The declaration added women’s voice to that of other civil society organisations demanding for the adoption of the republican Constitution through a referendum and the immediate set up of the Referendum Commission. This would provide the opportunity for the expansion and amendment of the Bill of Rights.

The parties to the Women’s Declaration on Engendering the Republican Constitution include the labour movement, the private sector, traditional leaders and organisations under the umbrella of the Non-Governmental Organisation Coordinating Council (NGOCC). They agreed that everyone was a mobiliser.The mobilisation plan includes:
– Sensitisation to promote and defend the Mulungushi Women’s Declaration.
– Mobilisation for dissemination and input into the community consultations, District, Provincial and National Constitution Conventions.
– Selection of delegates to participate at the above mentioned fora.
– Following the release of a second Draft Constitution the Women’s Movement should begin mobilisation for Referendum – including;
– Assessing whether the women’s demands have been included in the draft Constitution.
– Conduct a mapping of registered polling stations in your areas.
– Conduct mapping of eligible voters.
– Conduct voter education on the Referendum.

The conference highlighted that it will be imperative to ensure that key provisions of the SADC Gender Protocol of the SADC Gender Protocol are included in the constitution. WLSA-Zambia represents the NGOCC in the Southern Africa Gender Protocol Alliance.

Key issues raised during the conference included – the need to incorporate gender equity in terms of economic empowerment, the right to own land and housing, recognition of education as an important tool for the empowerment of women and women’s political empowerment through proportional representation in all decision making structures.

Sarah Longwe, a member of the NGOCC and GL Zambia board member gave an update of where the constitutional process is at.

Members of the community are expected to self-organise consultative platforms such as association meetings, club meetings, church meetings, interest group meetings or workshops, sector meetings or workshops so that they exchange views and prepare comments on critical provisions of the first draft Constitution up to 31 July 2012.

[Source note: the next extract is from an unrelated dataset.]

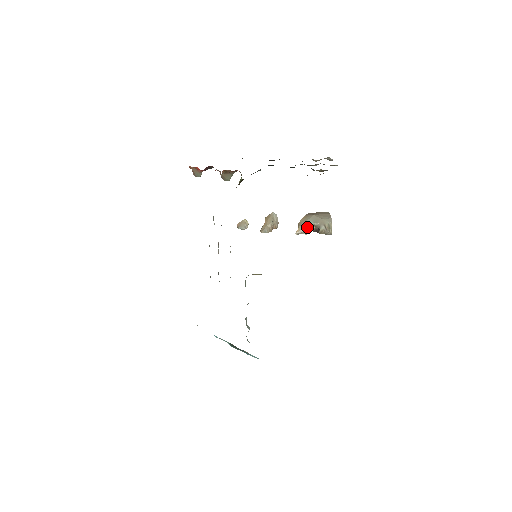
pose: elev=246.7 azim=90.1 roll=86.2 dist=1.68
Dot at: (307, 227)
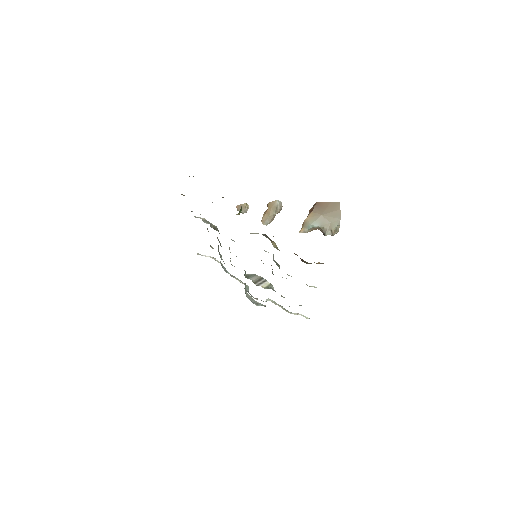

There is increased interest by the members of the public to participate in the constitution making process. After 31 July 2012 district consultative for a will be held. Each district will have a managed consultative forum in the form of workshops.

Provincial conventions will follow to make resolutions that will be forwarded to the National and Sector Groups Convention. Comments from local and international experts, which will be submitted directly to the Technical Committee, will be debated at this level.